**PASSAGE**
:::::
Tuesday, October 24, 2006

On the Frontiers of Medicine


Oct. 24, 1907
Los Angeles

Upon the suicide in February of Dr. H. Russell Burner, advocate of the “radium milk” cure, his sanitarium at 2033 E. 4th St. was taken over by Dr. F. S. Kurpiers, who is now in trouble with the Health Department.


Kurpiers didn’t have a medical license, so he obtained the certificate of Dr. C.H. King, a dying physician who wept as he told authorities that the only way he could support a few relatives was to rent out his license.


Rather than a “radium milk” cure, Kurpiers suggested that patients follow their instincts in when to eat—preferably never. Rachel Golder, a nurse at the sanitarium, quit because she never got to eat and relatives charged that one patient had become a bag of skin and bones under Kurpiers’ care.


Kurpiers explained his philosophy this way: “Only instinct knows what’s best for you. A child’s antipathy to bitter medicines is the unavailing protest of nature against science. When a learnedly-foolish mother gags the baby and pours deadly stuff down, then science rubs its fleshless claws, chuckles with ghoulish glee and glides away to line the coffin with divine dispensation.

“Baby always knows.”

The Board of Health suspended the sanitarium’s license, but it’s unclear what became of Kurpiers.
:::::
**TASK**
From the article on Dr. Kurpiers's sanitarium, return the stretch from "Kurpiers explained his" through "became of Kurpiers.", word for word. The material that comes next stands apart from the article on Dr. Kurpiers's sanitarium.

**Stored data entries**
:::::
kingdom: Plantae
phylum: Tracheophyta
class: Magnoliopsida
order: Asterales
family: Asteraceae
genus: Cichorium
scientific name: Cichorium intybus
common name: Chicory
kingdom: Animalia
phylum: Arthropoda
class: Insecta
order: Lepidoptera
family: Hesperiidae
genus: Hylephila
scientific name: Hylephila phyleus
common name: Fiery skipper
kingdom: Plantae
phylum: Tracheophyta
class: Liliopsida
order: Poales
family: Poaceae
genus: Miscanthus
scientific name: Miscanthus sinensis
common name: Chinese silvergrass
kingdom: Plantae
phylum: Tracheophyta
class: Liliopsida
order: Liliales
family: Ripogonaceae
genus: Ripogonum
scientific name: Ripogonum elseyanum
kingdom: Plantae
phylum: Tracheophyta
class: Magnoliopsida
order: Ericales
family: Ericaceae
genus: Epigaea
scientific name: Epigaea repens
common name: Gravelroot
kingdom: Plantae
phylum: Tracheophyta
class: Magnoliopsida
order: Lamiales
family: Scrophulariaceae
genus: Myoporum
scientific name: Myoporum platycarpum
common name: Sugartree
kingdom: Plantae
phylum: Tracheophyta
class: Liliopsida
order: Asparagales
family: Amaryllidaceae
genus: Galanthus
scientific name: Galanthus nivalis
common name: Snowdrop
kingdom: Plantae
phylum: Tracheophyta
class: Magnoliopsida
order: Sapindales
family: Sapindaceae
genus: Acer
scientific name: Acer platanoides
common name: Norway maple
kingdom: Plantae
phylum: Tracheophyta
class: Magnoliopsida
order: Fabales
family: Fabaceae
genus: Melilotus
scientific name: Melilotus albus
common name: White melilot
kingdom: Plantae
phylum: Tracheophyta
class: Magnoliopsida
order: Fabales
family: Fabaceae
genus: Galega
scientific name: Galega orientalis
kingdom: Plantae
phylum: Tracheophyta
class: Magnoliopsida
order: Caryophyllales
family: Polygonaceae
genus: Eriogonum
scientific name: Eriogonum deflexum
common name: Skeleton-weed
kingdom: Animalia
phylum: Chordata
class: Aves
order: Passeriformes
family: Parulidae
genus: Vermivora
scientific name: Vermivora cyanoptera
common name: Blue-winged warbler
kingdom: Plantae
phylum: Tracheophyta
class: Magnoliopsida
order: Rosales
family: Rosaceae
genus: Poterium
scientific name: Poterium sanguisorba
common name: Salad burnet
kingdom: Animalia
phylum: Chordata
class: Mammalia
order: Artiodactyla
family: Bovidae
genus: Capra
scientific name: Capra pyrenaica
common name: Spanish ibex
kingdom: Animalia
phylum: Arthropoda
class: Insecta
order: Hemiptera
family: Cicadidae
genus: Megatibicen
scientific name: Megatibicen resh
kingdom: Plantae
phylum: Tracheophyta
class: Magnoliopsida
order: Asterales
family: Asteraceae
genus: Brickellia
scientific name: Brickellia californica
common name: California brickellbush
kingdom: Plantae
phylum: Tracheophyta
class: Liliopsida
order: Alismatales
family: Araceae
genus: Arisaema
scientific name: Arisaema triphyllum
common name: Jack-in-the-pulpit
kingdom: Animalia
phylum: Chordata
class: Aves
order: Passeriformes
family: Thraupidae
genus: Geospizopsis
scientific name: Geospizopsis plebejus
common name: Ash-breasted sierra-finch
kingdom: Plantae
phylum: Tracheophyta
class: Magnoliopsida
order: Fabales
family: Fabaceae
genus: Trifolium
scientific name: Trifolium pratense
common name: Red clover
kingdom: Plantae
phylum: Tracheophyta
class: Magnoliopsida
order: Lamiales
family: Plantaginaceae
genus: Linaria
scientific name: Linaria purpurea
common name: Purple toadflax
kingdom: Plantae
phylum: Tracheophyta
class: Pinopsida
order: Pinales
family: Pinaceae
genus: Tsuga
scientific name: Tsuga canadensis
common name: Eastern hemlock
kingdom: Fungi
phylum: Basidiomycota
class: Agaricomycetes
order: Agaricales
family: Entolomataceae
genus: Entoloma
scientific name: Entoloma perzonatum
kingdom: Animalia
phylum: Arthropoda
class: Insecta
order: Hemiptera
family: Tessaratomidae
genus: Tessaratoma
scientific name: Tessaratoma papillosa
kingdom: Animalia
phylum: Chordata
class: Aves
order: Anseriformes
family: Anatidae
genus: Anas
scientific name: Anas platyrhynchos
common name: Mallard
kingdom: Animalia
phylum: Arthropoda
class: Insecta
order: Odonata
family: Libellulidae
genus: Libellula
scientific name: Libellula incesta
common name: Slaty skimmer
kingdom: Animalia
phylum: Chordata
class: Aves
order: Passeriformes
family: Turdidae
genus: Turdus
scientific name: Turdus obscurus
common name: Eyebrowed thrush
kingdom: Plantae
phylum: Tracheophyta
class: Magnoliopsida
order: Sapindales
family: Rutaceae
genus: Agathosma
:::::
**TASK OUTPUT**
Kurpiers explained his philosophy this way: “Only instinct knows what’s best for you. A child’s antipathy to bitter medicines is the unavailing protest of nature against science. When a learnedly-foolish mother gags the baby and pours deadly stuff down, then science rubs its fleshless claws, chuckles with ghoulish glee and glides away to line the coffin with divine dispensation.

“Baby always knows.”

The Board of Health suspended the sanitarium’s license, but it’s unclear what became of Kurpiers.